● The task:
Write out every entry exactly; the pictures do not belong in the copy.

● Provided material:
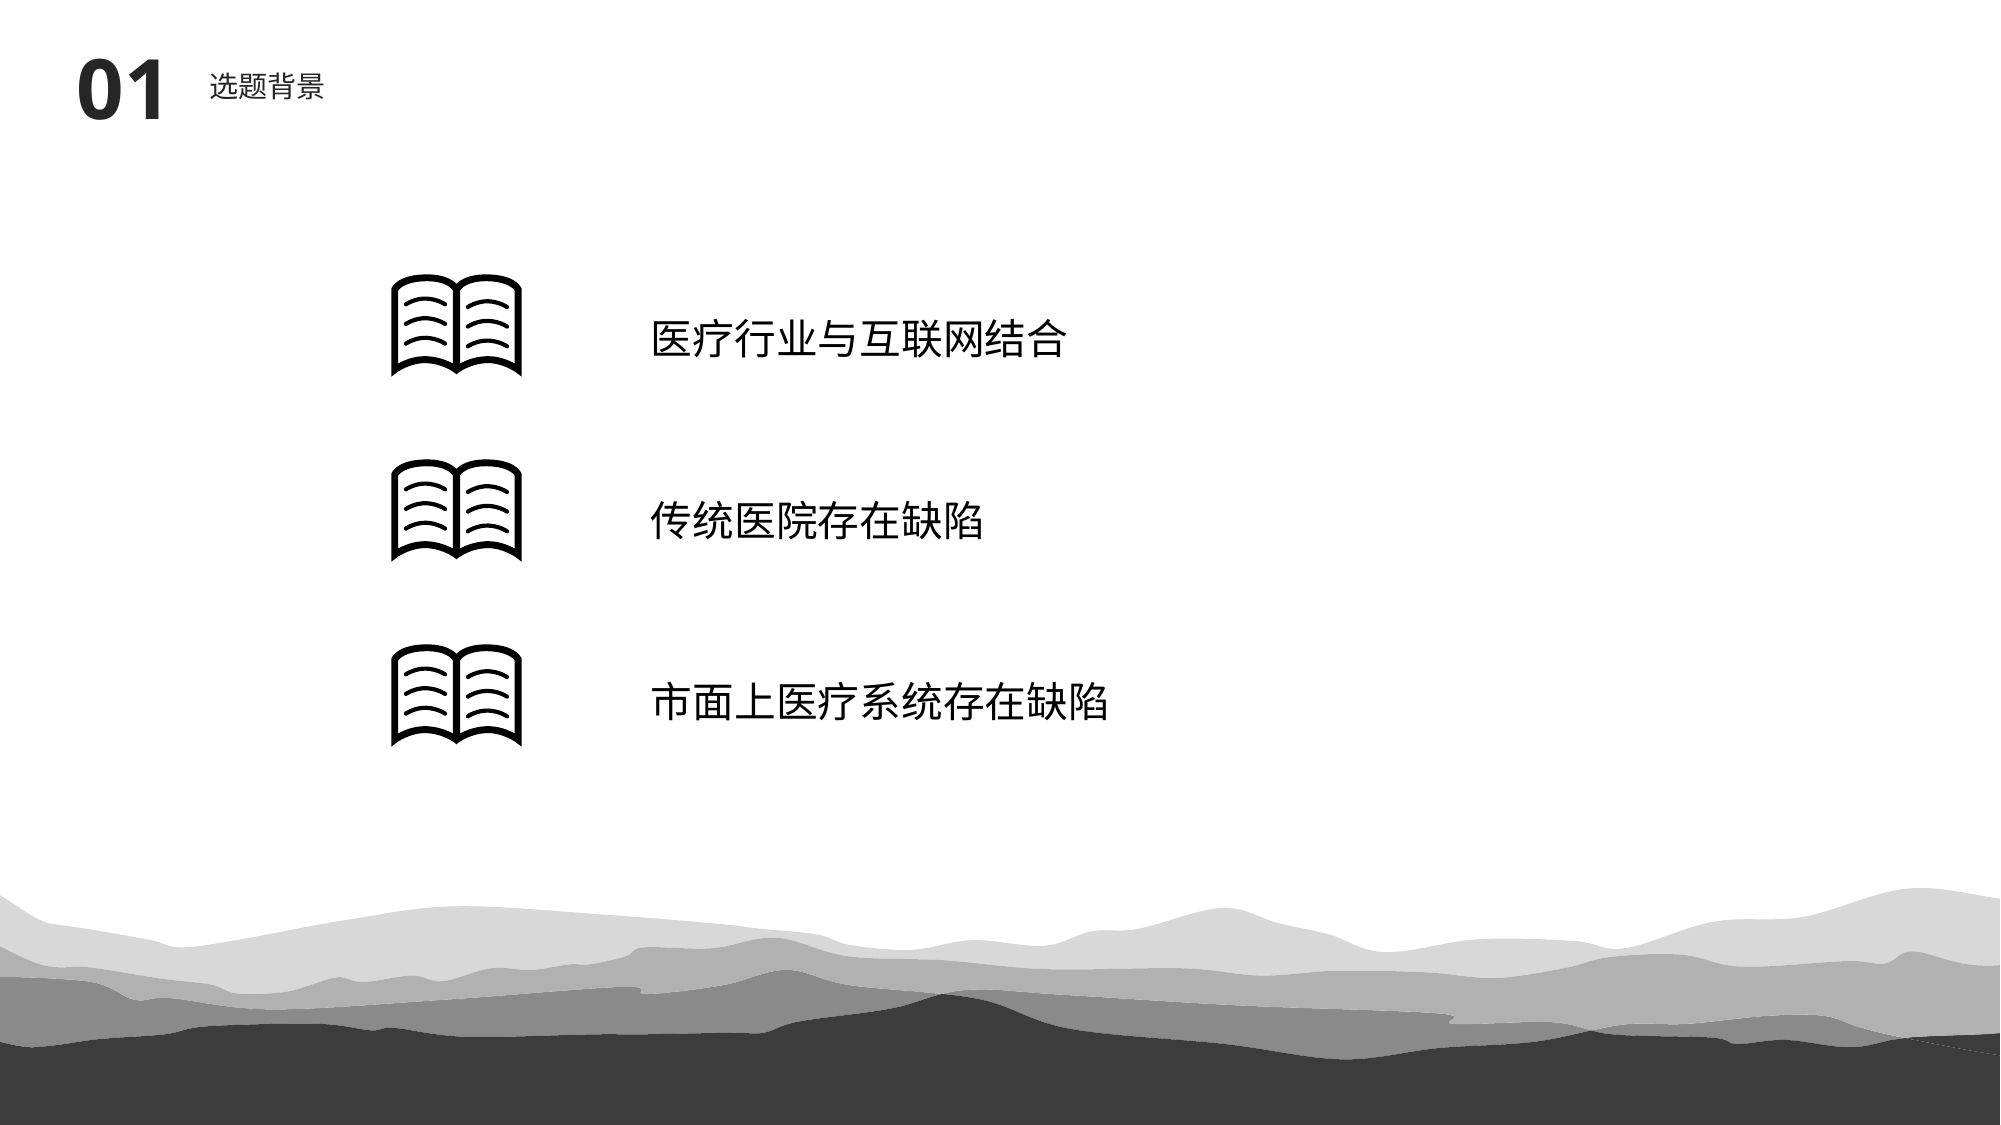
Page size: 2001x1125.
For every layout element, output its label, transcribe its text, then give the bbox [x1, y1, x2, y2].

list 01 [61, 39, 195, 137]
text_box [391, 274, 522, 377]
text_box 市面上医疗系统存在缺陷 [636, 653, 1647, 734]
list 选题背景 [194, 60, 501, 116]
text_box 医疗行业与互联网结合 [636, 290, 1647, 371]
text_box 传统医院存在缺陷 [636, 472, 1647, 553]
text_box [391, 459, 522, 562]
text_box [391, 644, 522, 747]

● Solution to the problem:
Page size: 2001x1125.
For every layout element, output its label, transcribe its text, then give the bbox [x1, y1, x2, y2].

list 01 [61, 39, 195, 137]
text_box [391, 274, 522, 377]
text_box 市面上医疗系统存在缺陷 [636, 653, 1647, 734]
list 选题背景 [194, 60, 501, 116]
text_box 医疗行业与互联网结合 [636, 290, 1647, 371]
text_box 传统医院存在缺陷 [636, 472, 1647, 553]
text_box [391, 459, 522, 562]
text_box [391, 644, 522, 747]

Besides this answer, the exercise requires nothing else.